Burton: "The Peninsula & Seven Days"

[The Peninsula and Seven Days: A Battlefield Guide by Brian K. Burton (Bison Books-University of Nebraska Press, 2007) softcover, 31 maps, illustrations, photos, notes, order of battle, appendices, reading list. Pp. 174. ISBN:978-0-8032-6246-1, $21.95 --- [Fifth volume in This Hallowed Ground: Guides to Civil War Battlefields series]]

Civil War tour guides are basically one of three types: walking, driving, or a combination of both. None of these is inherently better than any of the others. Depending on the time available to the visitor and/or the interest level involved, they all have utility. A book from the same series, Wilson's Creek, Pea Ridge, and Prairie Grove: A Battlefield Guide, with a Section on Wire Road, reviewed here late last year, is a model of excellence for the combo type.

The latest volume, Brian K. Burton's The Peninsula & Seven Days, could be described primarily as a driving tour guide. Conceivably, all the site visits can be squeezed into one long day. Each tour [early Peninsula Campaign (6 stops) and the Seven Days (9 stops)] takes approximately six hours to complete and only rarely requires the visitor to venture more than 50 yards beyond the car. As far as I am aware, this is the first and only book length guide that covers the entire campaign.

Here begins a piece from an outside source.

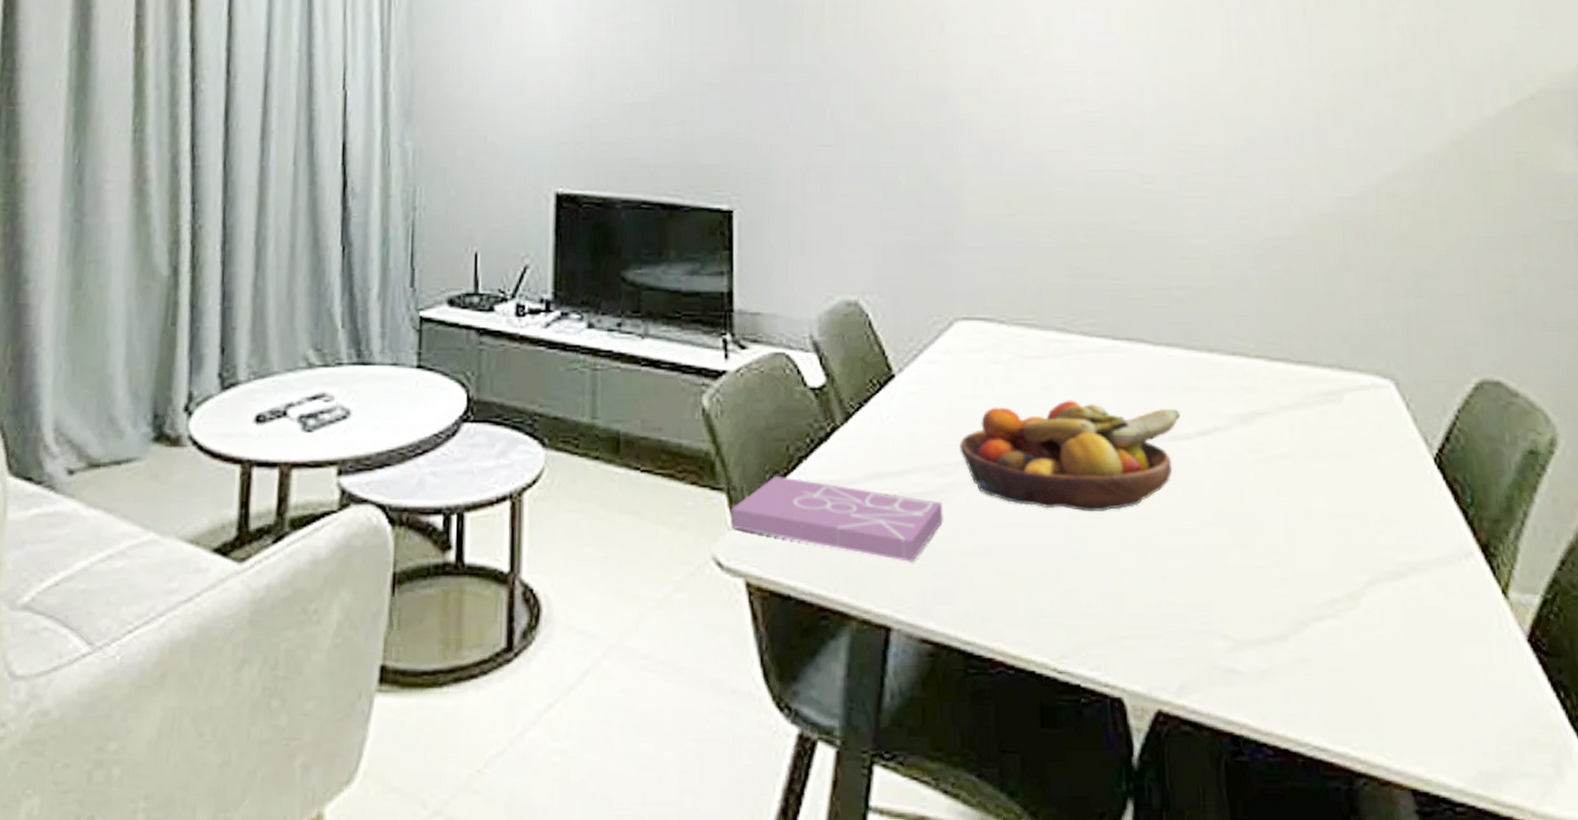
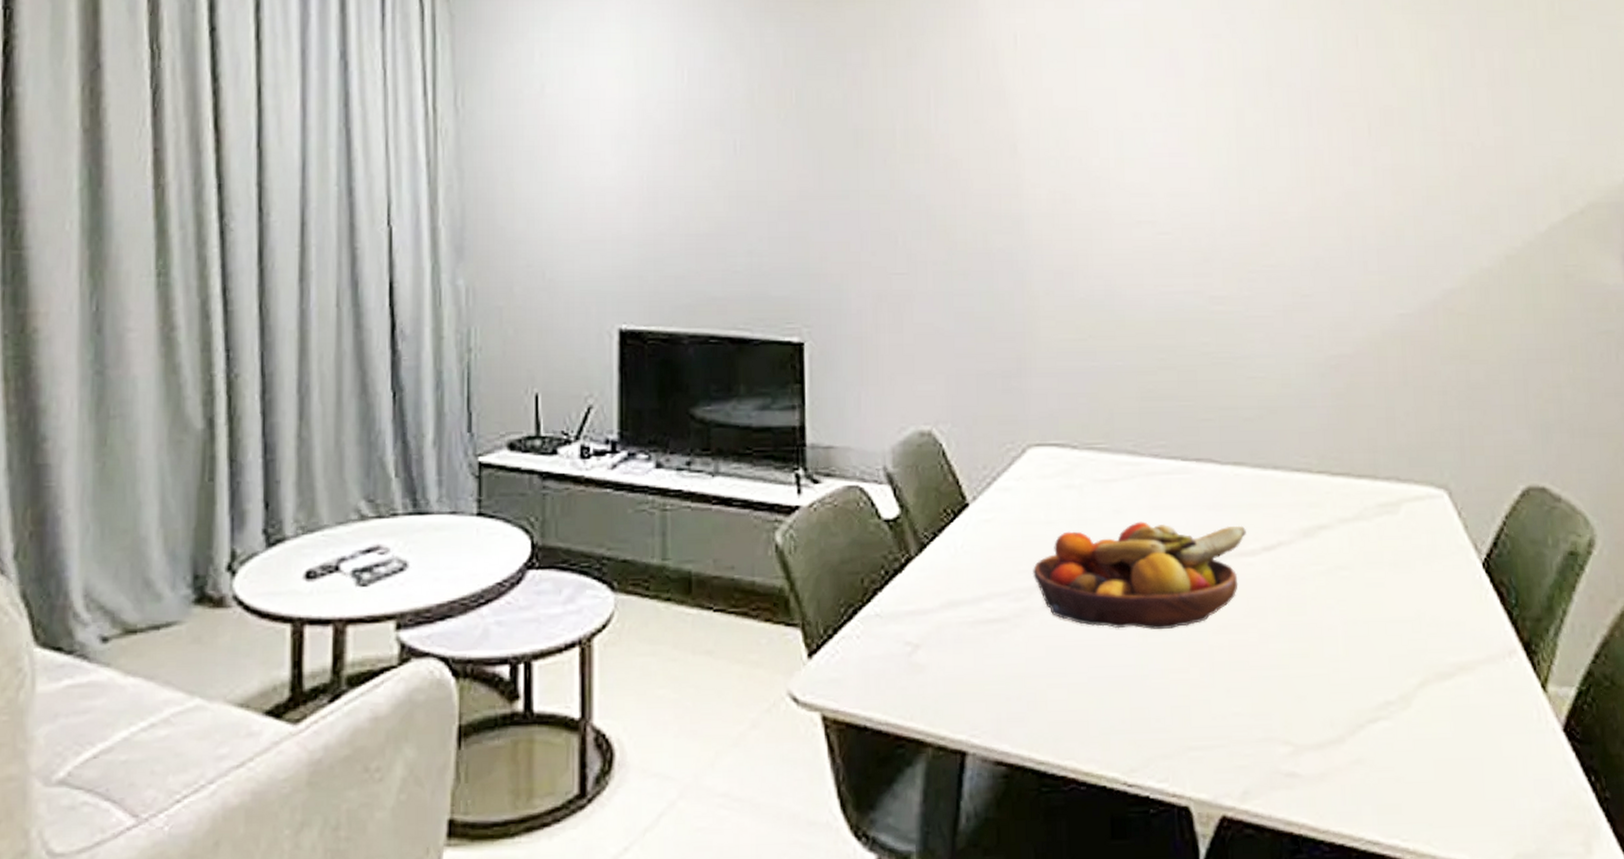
book: present [729,475,943,562] -> none [805,608,1017,688]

One of the great things about the This Hallowed Ground series is the common structure. Like all the others, the tour stops (in this case seventeen) in The Peninsula & Seven Days are organized into discrete sections, titled Directions, Orientation, What Happened, Analysis, and an optional Vignette. This particular volume also has perhaps a dozen or more optional secondary tours. One traces Stonewall Jackson's route to the battlefield at the beginning of the Seven Days and other side tours visit important locations such as Fort Monroe, Drewry's Bluff, and Harrison's Landing. I was happy to read about several new or improved sites that were in the process of being opened up to visits and interpretation when the book went to press.

The tour stops are well chosen. The early campaign section highlights the remaining stretches of preserved fortifications on the lower Virginia peninsula. Readers of author Brian Burton's previous book Extraordinary Circumstances, a detailed military history of the Seven Days battles, will be familiar with his analysis of those events. Unfortunately for posterity, some important areas have been lost to sprawl, including the Fair Oaks/Seven Pines battlefield, and thus are not included in the tour.

Brian Burton has provided those interested in the Peninsula campaign with a comprehensive guidebook that suits a wide range of tastes. Daytripper and dedicated battlefield trompers alike will find much useful information therein. This series as a whole is rapidly becoming the best published traveling companion for visits to our nation's Civil War battlefields, and I eagerly await the next installment.